» **Задание 1**: Верните дословно отрывок из текста о дневниках писателей, начиная со слов «Дневники, записные книжки, рабочие» и заканчивая словами «развернутым сюжетом рассказа.».

» **Фрагмент страницы**:

------------------------------------------------------------

Дневники, записные книжки, рабочие записи, переписка писателей порой способны увлечь читателя не меньше, чем собственно художественные произведения. И это понятно, ведь в этих текстах тоже бывает заключена драма идей, в этих попутных записях, не предназначавшихся к опубликованию, тоже может быть своя напряженная интрига. А, кроме того, там могут заключаться те искомые критиками и литературоведами заветные смысловые ключи, которыми можно отомкнуть двери больших произведений. Жизнь сознания писателя, как, собственно, и любого человека, непрерывна. Мысли, посетившие поэта или романиста в иную бессонную ночь, сами находят себе адекватную форму воплощения, став всего лишь строчкой письма или развернутым сюжетом рассказа.

------------------------------------------------------------

Данные анализа диаграмм:

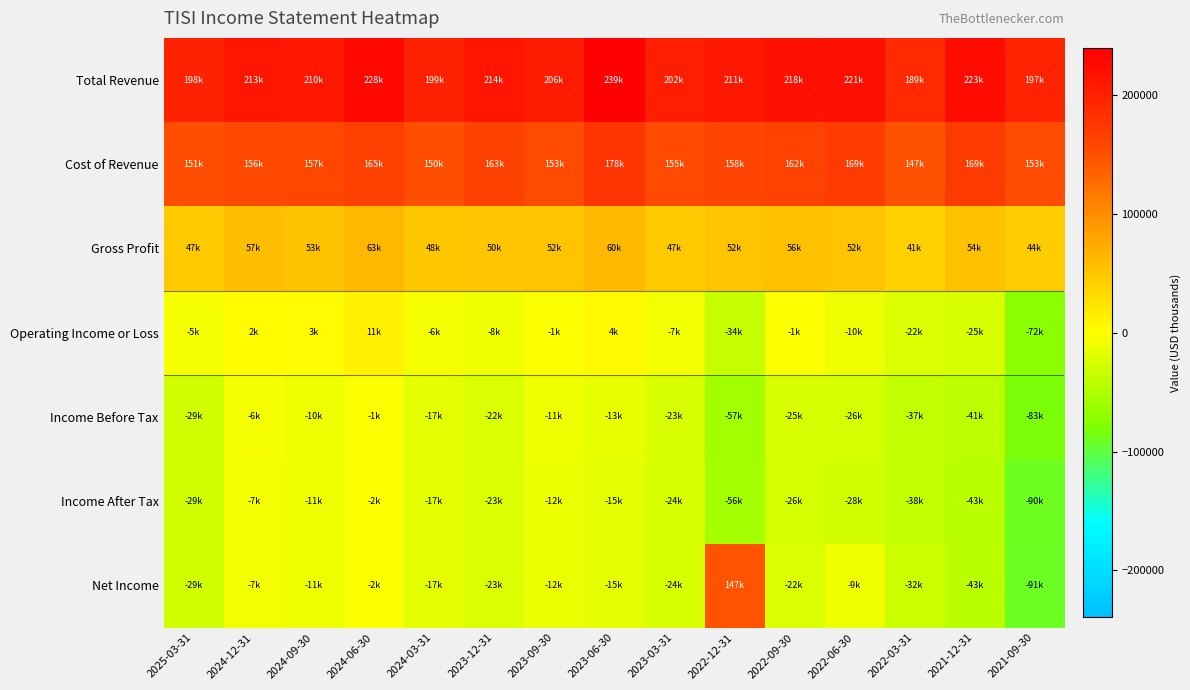

Reading left to right, what are all the values shown in this chart?

Total Revenue: 2025-03-31=198700	2024-12-31=213300	2024-09-30=210800	2024-06-30=228600	2024-03-31=199600	2023-12-31=214100	2023-09-30=206700	2023-06-30=239500	2023-03-31=202300	2022-12-31=211300	2022-09-30=218300	2022-06-30=221500	2022-03-31=189000	2021-12-31=223700	2021-09-30=197900
Cost of Revenue: 2025-03-31=151400	2024-12-31=156000	2024-09-30=157200	2024-06-30=165100	2024-03-31=150900	2023-12-31=163700	2023-09-30=153900	2023-06-30=178600	2023-03-31=155300	2022-12-31=158900	2022-09-30=162300	2022-06-30=169400	2022-03-31=147900	2021-12-31=169000	2021-09-30=153400
Gross Profit: 2025-03-31=47300	2024-12-31=57300	2024-09-30=53500	2024-06-30=63600	2024-03-31=48700	2023-12-31=50400	2023-09-30=52800	2023-06-30=60900	2023-03-31=47000	2022-12-31=52400	2022-09-30=56000	2022-06-30=52100	2022-03-31=41100	2021-12-31=54700	2021-09-30=44500
Operating Income or Loss: 2025-03-31=-5600	2024-12-31=2300	2024-09-30=3300	2024-06-30=11300	2024-03-31=-6300	2023-12-31=-8700	2023-09-30=-1100	2023-06-30=4800	2023-03-31=-7600	2022-12-31=-34900	2022-09-30=-1800	2022-06-30=-10800	2022-03-31=-22400	2021-12-31=-25100	2021-09-30=-72200
Income Before Tax: 2025-03-31=-29500	2024-12-31=-6000	2024-09-30=-10600	2024-06-30=-1300	2024-03-31=-17100	2023-12-31=-22600	2023-09-30=-11100	2023-06-30=-13700	2023-03-31=-23900	2022-12-31=-57800	2022-09-30=-25200	2022-06-30=-26000	2022-03-31=-37800	2021-12-31=-41300	2021-09-30=-83000
Income After Tax: 2025-03-31=-29700	2024-12-31=-7200	2024-09-30=-11100	2024-06-30=-2800	2024-03-31=-17200	2023-12-31=-23100	2023-09-30=-12100	2023-06-30=-15800	2023-03-31=-24700	2022-12-31=-56900	2022-09-30=-26600	2022-06-30=-28200	2022-03-31=-38300	2021-12-31=-43100	2021-09-30=-90400
Net Income: 2025-03-31=-29700	2024-12-31=-7200	2024-09-30=-11100	2024-06-30=-2800	2024-03-31=-17200	2023-12-31=-23100	2023-09-30=-12100	2023-06-30=-15800	2023-03-31=-24700	2022-12-31=147000	2022-09-30=-22900	2022-06-30=-9000	2022-03-31=-32500	2021-12-31=-43100	2021-09-30=-91200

------------------------------------------------------------

» **Задание 2**: Определите все строки записей, в которых встречается строка «Revenue», и выпишите их полностью.

» **Ответ 1**:
Дневники, записные книжки, рабочие записи, переписка писателей порой способны увлечь читателя не меньше, чем собственно художественные произведения. И это понятно, ведь в этих текстах тоже бывает заключена драма идей, в этих попутных записях, не предназначавшихся к опубликованию, тоже может быть своя напряженная интрига. А, кроме того, там могут заключаться те искомые критиками и литературоведами заветные смысловые ключи, которыми можно отомкнуть двери больших произведений. Жизнь сознания писателя, как, собственно, и любого человека, непрерывна. Мысли, посетившие поэта или романиста в иную бессонную ночь, сами находят себе адекватную форму воплощения, став всего лишь строчкой письма или развернутым сюжетом рассказа.

» **Ответ 2**:
Total Revenue: 2025-03-31=198700	2024-12-31=213300	2024-09-30=210800	2024-06-30=228600	2024-03-31=199600	2023-12-31=214100	2023-09-30=206700	2023-06-30=239500	2023-03-31=202300	2022-12-31=211300	2022-09-30=218300	2022-06-30=221500	2022-03-31=189000	2021-12-31=223700	2021-09-30=197900
Cost of Revenue: 2025-03-31=151400	2024-12-31=156000	2024-09-30=157200	2024-06-30=165100	2024-03-31=150900	2023-12-31=163700	2023-09-30=153900	2023-06-30=178600	2023-03-31=155300	2022-12-31=158900	2022-09-30=162300	2022-06-30=169400	2022-03-31=147900	2021-12-31=169000	2021-09-30=153400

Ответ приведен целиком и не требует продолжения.